Try it: Please retype all of the records below word for word, leaving out any pictures.

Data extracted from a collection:
------------------------------------------------------------

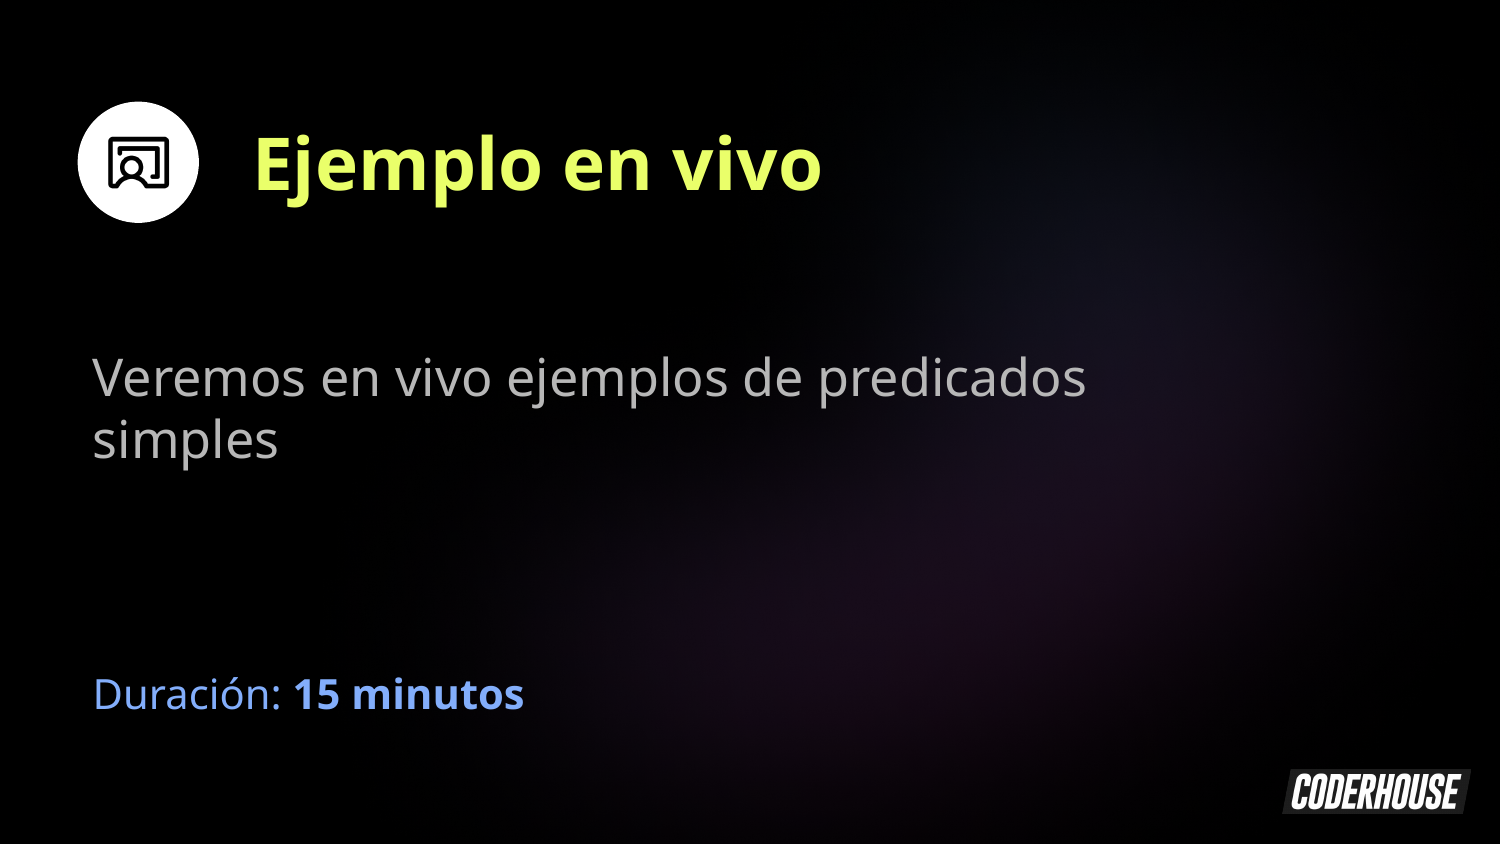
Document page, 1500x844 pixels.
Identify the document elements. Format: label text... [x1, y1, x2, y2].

picture [0, 0, 1500, 844]
text_box Veremos en vivo ejemplos de predicados simples [77, 266, 1254, 547]
text_box Duración: 15 minutos [77, 652, 1254, 733]
text_box Ejemplo en vivo [237, 112, 1414, 222]
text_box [77, 101, 200, 224]
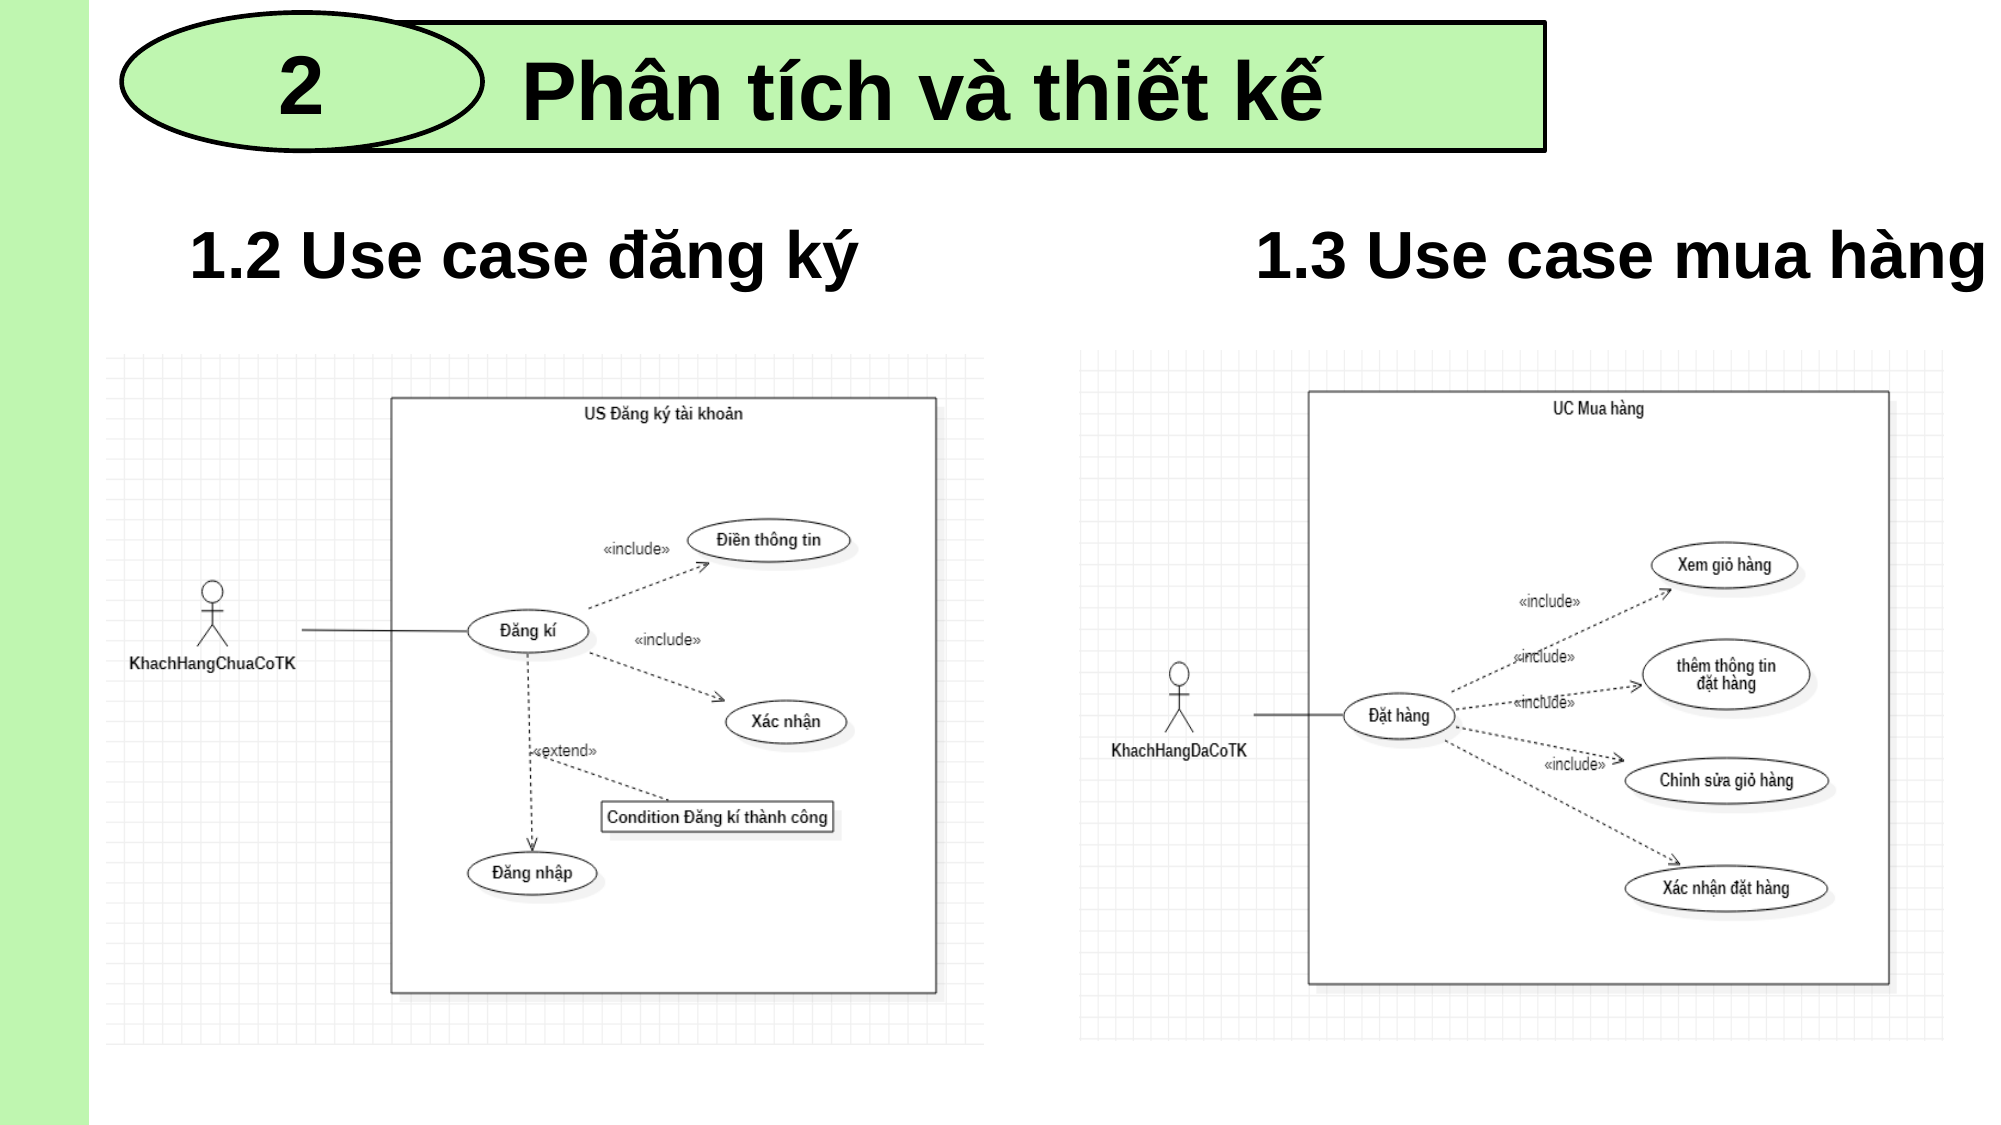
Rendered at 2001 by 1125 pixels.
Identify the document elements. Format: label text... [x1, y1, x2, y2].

picture [1079, 350, 1944, 1041]
text_box 1.3 Use case mua hàng [1240, 204, 2000, 300]
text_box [121, 12, 1545, 151]
text_box [0, 0, 89, 1125]
picture [106, 354, 984, 1045]
text_box 1.2 Use case đăng ký [89, 204, 1191, 300]
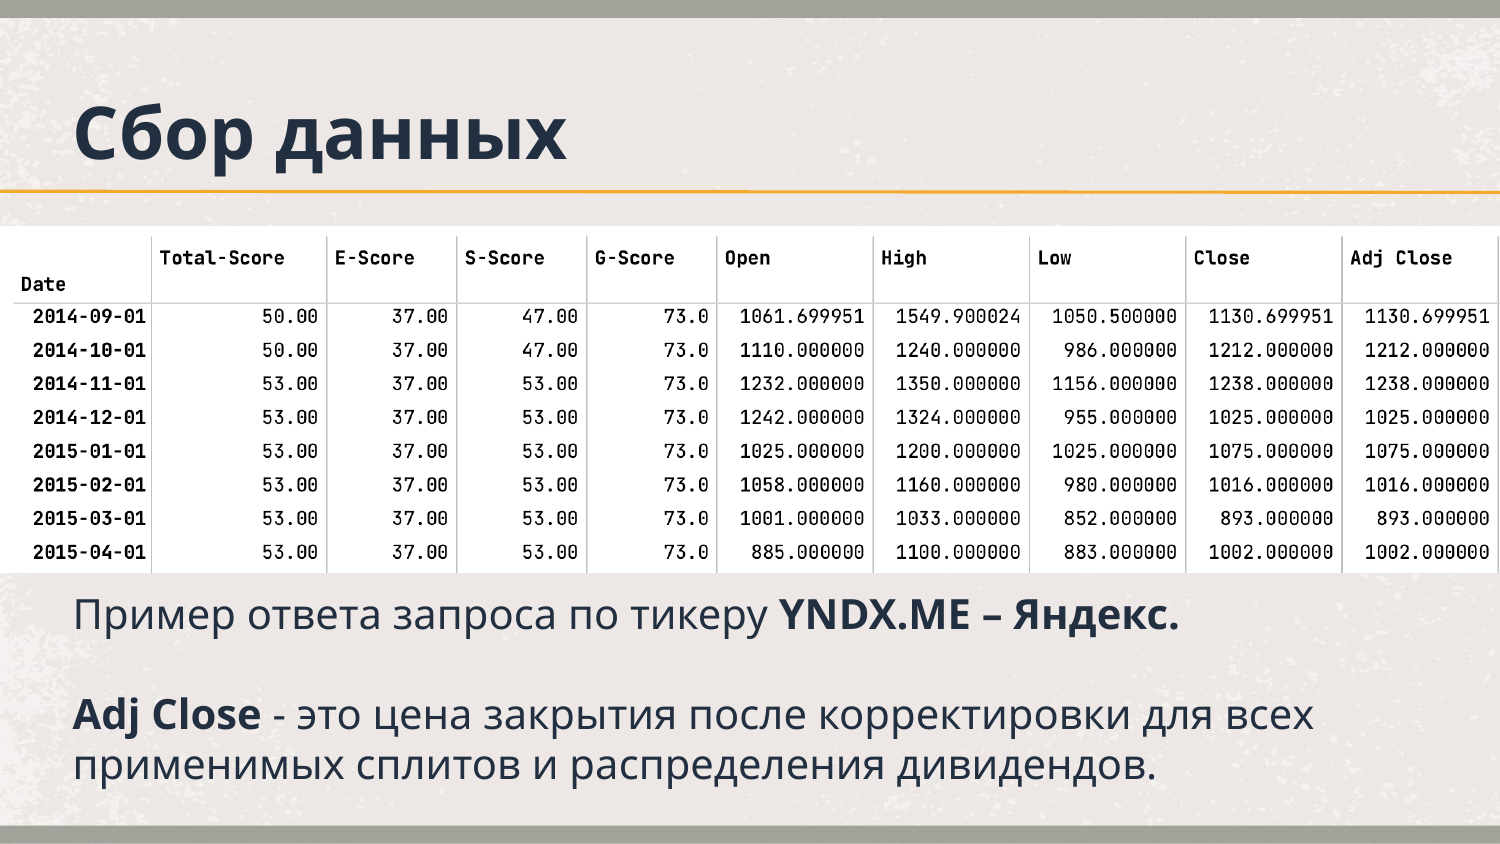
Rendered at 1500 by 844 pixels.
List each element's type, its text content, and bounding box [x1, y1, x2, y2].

------------------------------------------------------------

Problem solution:
Document page, 1500x844 pixels.
Identify the document elements. Format: label text... [x1, y1, x2, y2].

picture [0, 0, 1500, 844]
text_box Veremos en vivo ejemplos de predicados simples [77, 266, 1254, 547]
text_box Duración: 15 minutos [77, 652, 1254, 733]
text_box Ejemplo en vivo [237, 112, 1414, 222]
text_box [77, 101, 200, 224]
Rendered at 2001 by 1125 pixels.
Identify the document elements. Format: label text... [x1, y1, x2, y2].

picture [1079, 350, 1944, 1041]
text_box 1.3 Use case mua hàng [1240, 204, 2000, 300]
text_box [121, 12, 1545, 151]
text_box [0, 0, 89, 1125]
picture [106, 354, 984, 1045]
text_box 1.2 Use case đăng ký [89, 204, 1191, 300]
Rendered at 1500 by 844 pixels.
List each element's type, its text content, and bounding box [x1, y1, x2, y2].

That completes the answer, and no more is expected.